Steve F. Sapontzis is professor emeritus of philosophy at California State University, East Bay, specializing in animal ethics and environmental ethics. He is the author of Morals, Reason, and Animals (1987) and Subjective Morals (2011), and editor of Food for Thought: The Debate over Eating Meat (2004). He was co-founder in 1984 of Between the Species: A Journal of Ethics, and founder of the Hayward Friends of Animals Humane Society.

Sapontzis obtained his BA from Rice University in 1967, and his MPhil and PhD from Yale University in 1970 and 1971. He joined the philosophy faculty at California State University, East Bay in 1971, and became professor emeritus in 1999. He was a member of the board of the American Philosophical Quarterly (1991-1994), and sat on the animal welfare research committee at Lawrence Berkeley Laboratory (1986-1990).
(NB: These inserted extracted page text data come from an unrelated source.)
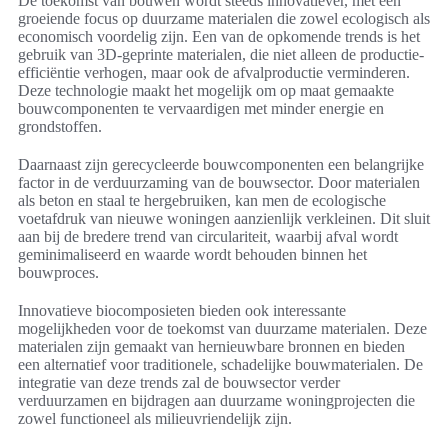
De toekomst van bouwen wordt steeds innovatiever, met een
groeiende focus op duurzame materialen die zowel ecologisch als
economisch voordelig zijn. Een van de opkomende trends is het
gebruik van 3D-geprinte materialen, die niet alleen de productie-
efficiëntie verhogen, maar ook de afvalproductie verminderen.
Deze technologie maakt het mogelijk om op maat gemaakte
bouwcomponenten te vervaardigen met minder energie en
grondstoffen.
Daarnaast zijn gerecycleerde bouwcomponenten een belangrijke
factor in de verduurzaming van de bouwsector. Door materialen
als beton en staal te hergebruiken, kan men de ecologische
voetafdruk van nieuwe woningen aanzienlijk verkleinen. Dit sluit
aan bij de bredere trend van circulariteit, waarbij afval wordt
geminimaliseerd en waarde wordt behouden binnen het
bouwproces.
Innovatieve biocomposieten bieden ook interessante
mogelijkheden voor de toekomst van duurzame materialen. Deze
materialen zijn gemaakt van hernieuwbare bronnen en bieden
een alternatief voor traditionele, schadelijke bouwmaterialen. De
integratie van deze trends zal de bouwsector verder
verduurzamen en bijdragen aan duurzame woningprojecten die
zowel functioneel als milieuvriendelijk zijn.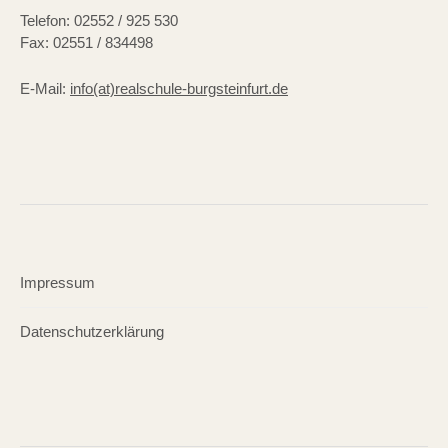
Telefon: 02552 / 925 530
Fax: 02551 / 834498
E-Mail:
info(at)realschule-burgsteinfurt.de
Impressum
Datenschutzerklärung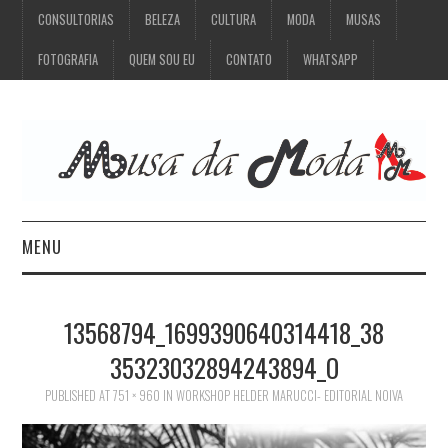
CONSULTORIAS
BELEZA
CULTURA
MODA
MUSAS
FOTOGRAFIA
QUEM SOU EU
CONTATO
WHATSAPP
MENU
CONSULTORIAS
13568794_1699390640314418_38
BELEZA
35323032894243894_O
CULTURA
PUBLISHED
AT
751 × 960
IN
WORKSHOP HELDER MARUCCI- EDITORIAL NOIVA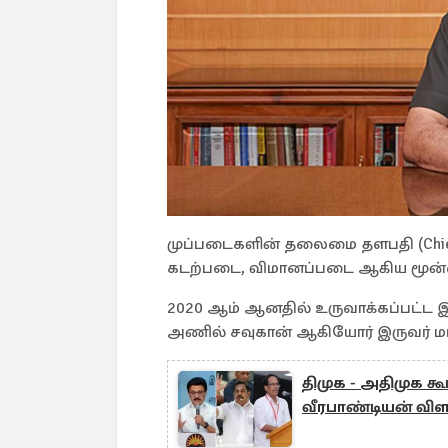
முப்படைகளின் தலைமை தளபதி (Chief o
கடற்படை, விமானப்படை ஆகிய மூன்றை
2020 ஆம் ஆனதில் உருவாக்கப்பட்ட இந
அணில் சவுகான் ஆகியோர் இருவர் மட
திமுக - அதிமுக க
வீரபாண்டியன் விள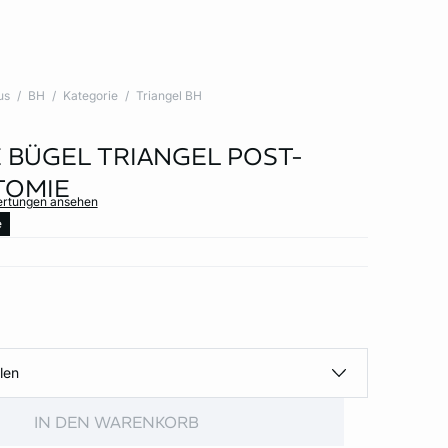
us
BH
Kategorie
Triangel BH
 BÜGEL TRIANGEL POST-
TOMIE
ertungen ansehen
e
len
IN DEN WARENKORB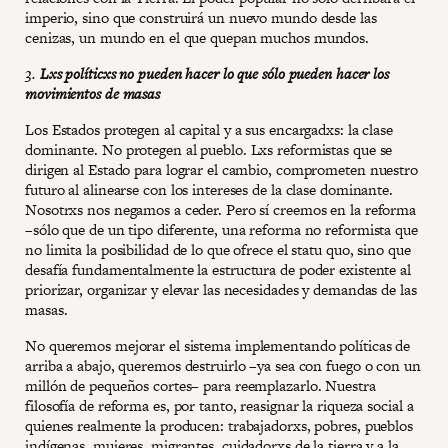
imperio, sino que construirá un nuevo mundo desde las
cenizas, un mundo en el que quepan muchos mundos.
3.
Lxs políticxs no pueden hacer lo que sólo pueden hacer los
movimientos de masas
Los Estados protegen al capital y a sus encargadxs: la clase
dominante. No protegen al pueblo. Lxs reformistas que se
dirigen al Estado para lograr el cambio, comprometen nuestro
futuro al alinearse con los intereses de la clase dominante.
Nosotrxs nos negamos a ceder. Pero sí creemos en la reforma
–sólo que de un tipo diferente, una reforma no reformista que
no limita la posibilidad de lo que ofrece el statu quo, sino que
desafía fundamentalmente la estructura de poder existente al
priorizar, organizar y elevar las necesidades y demandas de las
masas.
No queremos mejorar el sistema implementando políticas de
arriba a abajo, queremos destruirlo –ya sea con fuego o con un
millón de pequeños cortes– para reemplazarlo. Nuestra
filosofía de reforma es, por tanto, reasignar la riqueza social a
quienes realmente la producen: trabajadorxs, pobres, pueblos
indígenas, mujeres, migrantes, cuidadorxs de la tierra y a la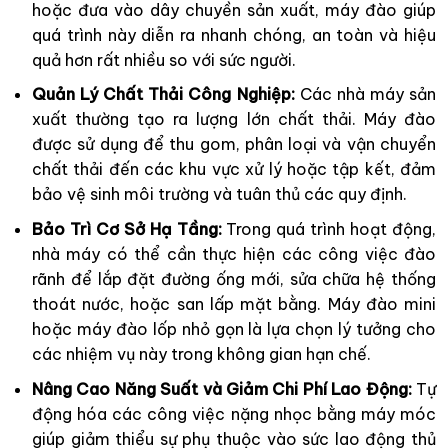
hoặc đưa vào dây chuyền sản xuất, máy đào giúp
quá trình này diễn ra nhanh chóng, an toàn và hiệu
quả hơn rất nhiều so với sức người.
Quản Lý Chất Thải Công Nghiệp:
Các nhà máy sản
xuất thường tạo ra lượng lớn chất thải. Máy đào
được sử dụng để thu gom, phân loại và vận chuyển
chất thải đến các khu vực xử lý hoặc tập kết, đảm
bảo vệ sinh môi trường và tuân thủ các quy định.
Bảo Trì Cơ Sở Hạ Tầng:
Trong quá trình hoạt động,
nhà máy có thể cần thực hiện các công việc đào
rãnh để lắp đặt đường ống mới, sửa chữa hệ thống
thoát nước, hoặc san lấp mặt bằng. Máy đào mini
hoặc máy đào lốp nhỏ gọn là lựa chọn lý tưởng cho
các nhiệm vụ này trong không gian hạn chế.
Nâng Cao Năng Suất và Giảm Chi Phí Lao Động:
Tự
động hóa các công việc nặng nhọc bằng máy móc
giúp giảm thiểu sự phụ thuộc vào sức lao động thủ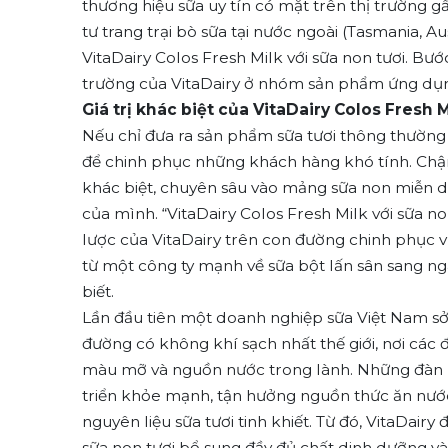
thương hiệu sữa uy tín có mặt trên thị trường
tư trang trại bò sữa tại nước ngoài (Tasmania, 
VitaDairy Colos Fresh Milk với sữa non tươi. Bư
trường của VitaDairy ở nhóm sản phẩm ứng dụng
Giá trị khác biệt của VitaDairy Colos Fresh
Nếu chỉ đưa ra sản phẩm sữa tươi thông thường 
để chinh phục những khách hàng khó tính. Chậm 
khác biệt, chuyên sâu vào mảng sữa non miễn 
của mình. “VitaDairy Colos Fresh Milk với sữa no
lược của VitaDairy trên con đường chinh phục vị 
từ một công ty mạnh về sữa bột lấn sân sang n
biết.
Lần đầu tiên một doanh nghiệp sữa Việt Nam sở h
đường có không khí sạch nhất thế giới, nơi các
màu mỡ và nguồn nước trong lành. Những đàn bò
triển khỏe mạnh, tận hưởng nguồn thức ăn nước
nguyên liệu sữa tươi tinh khiết. Từ đó, VitaDai
sữa non tươi bổ sung đầy đủ chất dinh dưỡng và 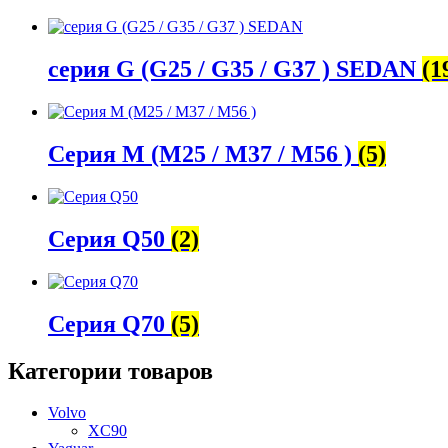
серия G (G25 / G35 / G37 ) SEDAN
(1
Серия M (M25 / M37 / M56 )
(5)
Серия Q50
(2)
Серия Q70
(5)
Категории товаров
Volvo
XC90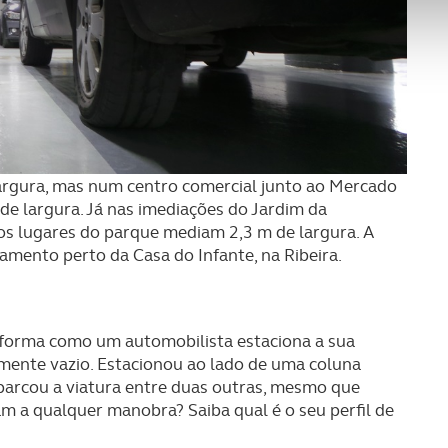
nformação, relativa à sua utilização do nosso site de publicidad
aíses terceiros.
sferências internacionais de dados pessoais serão realizadas 
e afigure estritamente necessário no contexto dos serviços a pr
certo tipo de Cookies e tecnologias similares pode ter impacto
argura, mas num centro comercial junto ao Mercado
serviços disponibilizados.
de largura. Já nas imediações do Jardim da
os lugares do parque mediam 2,3 m de largura. A
mento perto da Casa do Infante, na Ribeira.
s do site.
a forma como um automobilista estaciona a sua
mente vazio. Estacionou ao lado de uma coluna
parcou a viatura entre duas outras, mesmo que
am a qualquer manobra? Saiba qual é o seu perfil de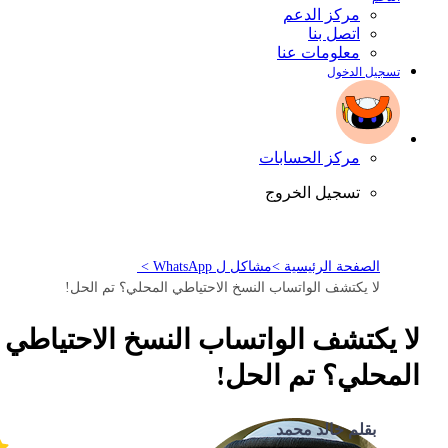
مركز الدعم
اتصل بنا
معلومات عنا
تسجيل الدخول
مركز الحسابات
تسجيل الخروج
الصفحة الرئيسية >
مشاكل ل WhatsApp >
لا يكتشف الواتساب النسخ الاحتياطي المحلي؟ تم الحل!
لا يكتشف الواتساب النسخ الاحتياطي
المحلي؟ تم الحل!
بقلم خالد محمد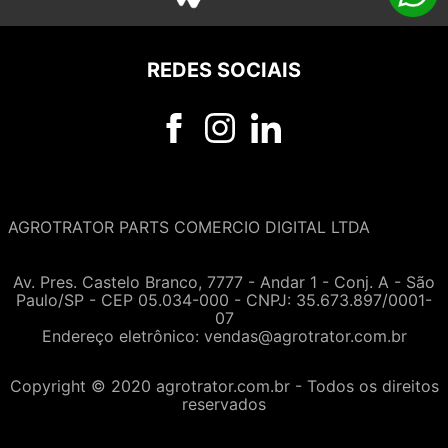
REDES SOCIAIS
AGROTRATOR PARTS COMERCIO DIGITAL LTDA
Av. Pres. Castelo Branco, 7777 - Andar 1 - Conj. A - São
Paulo/SP - CEP 05.034-000 - CNPJ: 35.673.897/0001-
07
Endereço eletrônico:
vendas@agrotrator.com.br
Copyright © 2020 agrotrator.com.br - Todos os direitos
reservados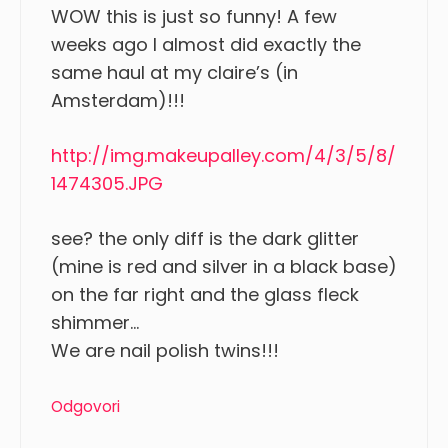
WOW this is just so funny! A few
weeks ago I almost did exactly the
same haul at my claire’s (in
Amsterdam)!!!
http://img.makeupalley.com/4/3/5/8/
1474305.JPG
see? the only diff is the dark glitter
(mine is red and silver in a black base)
on the far right and the glass fleck
shimmer…
We are nail polish twins!!!
Odgovori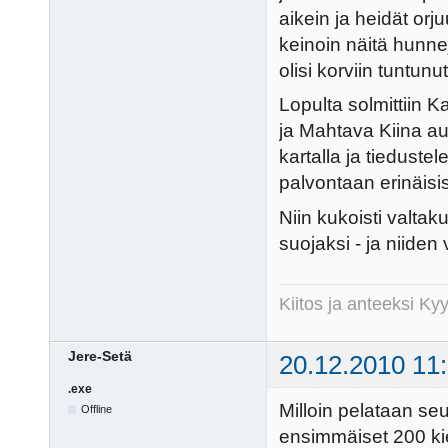
aikein ja heidät orju
keinoin näitä hunne
olisi korviin tuntunu
Lopulta solmittiin 
ja Mahtava Kiina au
kartalla ja tiedust
palvontaan erinäis
Niin kukoisti valta
suojaksi - ja niiden
Kiitos ja anteeksi K
Jere-Setä
20.12.2010 11
.exe
Milloin pelataan s
Offline
ensimmäiset 200 kie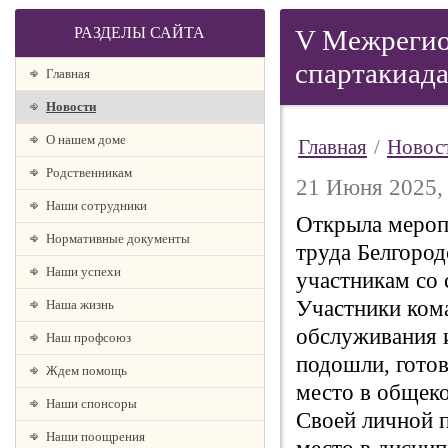
РАЗДЕЛЫ САЙТА
V Межрегио
спартакиада
Главная
Новости
О нашем доме
Главная
/
Новос
Родственникам
21 Июня 2025,
Наши сотрудники
Открыла мероп
Нормативные документы
труда Белгород
Наши успехи
участникам со
Участники ком
Наша жизнь
обслуживания и
Наш профсоюз
подошли, готов
Ждем помощь
место в общек
Наши спонсоры
Своей личной 
Наши поощрения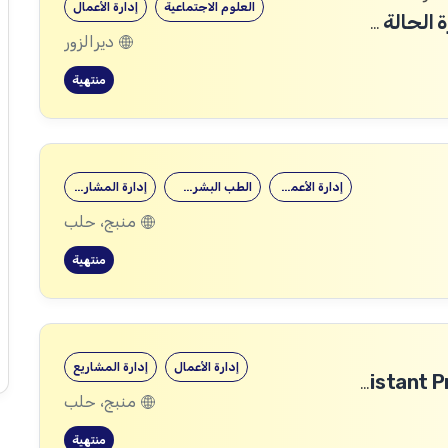
العلوم الاجتماعية
إدارة الأعمال
خبير الدعم الاجتماعي والاقتصادي لإدارة الحالة وإعادة الإدماج / Business Mentor / Case Management Socio-Economic Reintegration Specialist
ديرالزور
منتهية
إدارة الأعمال
الطب البشري…
إدارة المشاريع
منبج، حلب
منتهية
إدارة الأعمال
إدارة المشاريع
مساعد مدير مشروع (Assistant Project Manager)
منبج، حلب
منتهية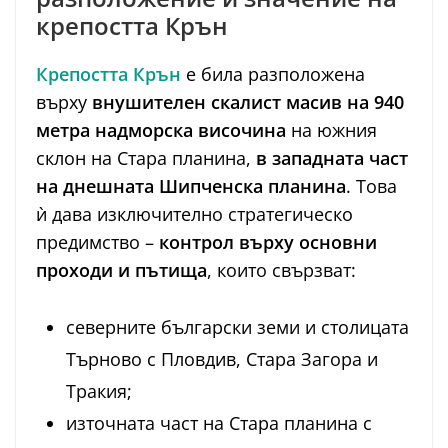
крепостта Крън
Крепостта Крън
е била разположена
върху
внушителен скалист масив на 940
метра надморска височина
на южния
склон на Стара планина,
в западната част
на днешната Шипченска планина
. Това
ѝ дава изключително стратегическо
предимство –
контрол върху основни
проходи и пътища
, които свързват:
северните български земи и столицата
Търново с Пловдив, Стара Загора и
Тракия;
източната част на Стара планина с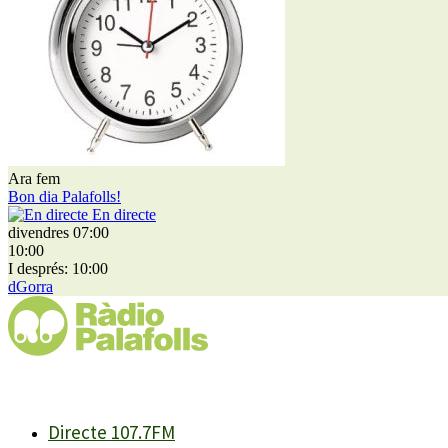
Ara fem
Bon dia Palafolls!
En directe
divendres 07:00
10:00
I després: 10:00
dGorra
Directe 107.7FM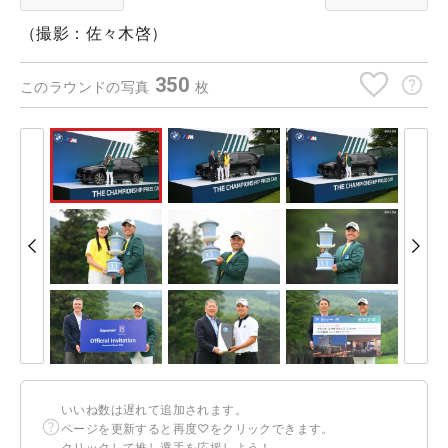
（撮影：佐々木啓）
350
このラウンドの写真
枚
いいね数は遅れて追加されます。
ページを更新すると再度♡をクリックできます。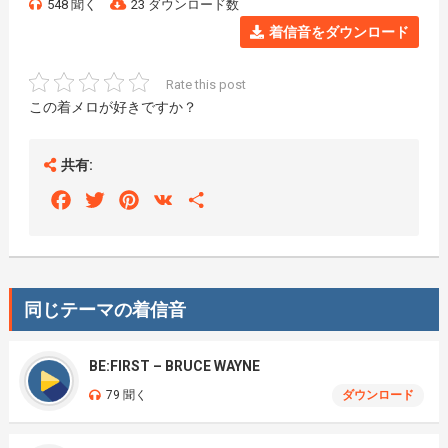
548 聞く
23 ダウンロード数
着信音をダウンロード
Rate this post
この着メロが好きですか？
共有:
Facebook
Twitter
Pinterest
VK
Share
同じテーマの着信音
BE:FIRST – BRUCE WAYNE
79 聞く
ダウンロード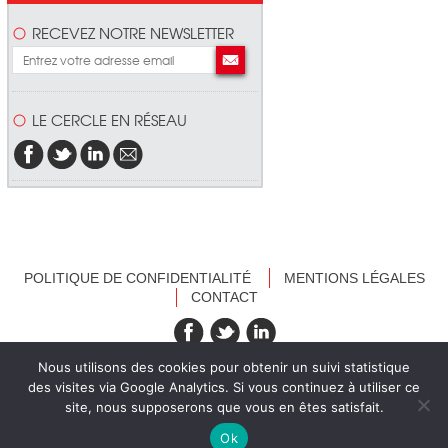
RECEVEZ NOTRE NEWSLETTER
LE CERCLE EN RÉSEAU
POLITIQUE DE CONFIDENTIALITÉ
MENTIONS LÉGALES
CONTACT
recevez nos newsletters
Nous utilisons des cookies pour obtenir un suivi statistique
des visites via Google Analytics. Si vous continuez à utiliser ce
site, nous supposerons que vous en êtes satisfait.
Ok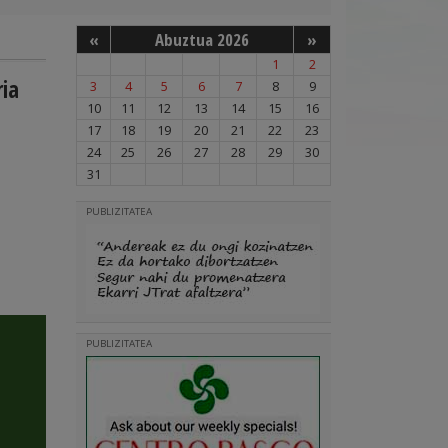
«
Abuztua 2026
»
1
2
ria
3
4
5
6
7
8
9
10
11
12
13
14
15
16
17
18
19
20
21
22
23
24
25
26
27
28
29
30
31
PUBLIZITATEA
PUBLIZITATEA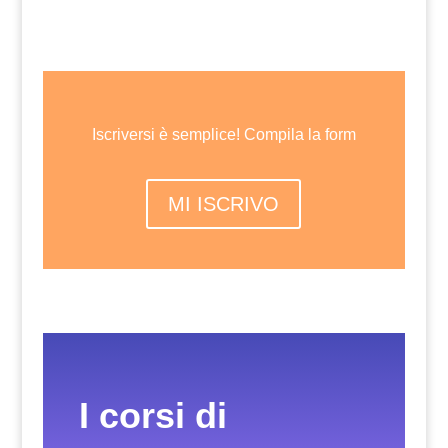
Iscriversi è semplice! Compila la form
MI ISCRIVO
I corsi di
Sapontzis is an advocate of animal rights. In Morals, Reason, and Animals, he argues that non-human animals have interests, and that it is the existence of interests that justifies inclusion in the moral community. He writes that human beings should extend to non-humans the same moral protection for the latter's interests that we enjoy for our own. He argues further that the burden of proof should shift toward those who argue against equal consideration for animals:

Aristotle thought that men were naturally superior to women and Greeks naturally superior to other races; Victorians thought white men had to shoulder the burden of being superior to savages; and Nazis thought Aryans were a master race. We have come to reject these and many other supposedly natural hierarchies; the history of what we consider moral progress can be viewed as, in large part, the replacement of hierarchical worldviews with a presumption in favor of forms of egalitarianism. This substitution places the burden of proof on those who would deny equal consideration to the interests of all concerned, rather than on those who seek such consideration. Consequently, some reason is needed to justify the fairness of maintaining a hierarchical worldview when we are dealing with animals."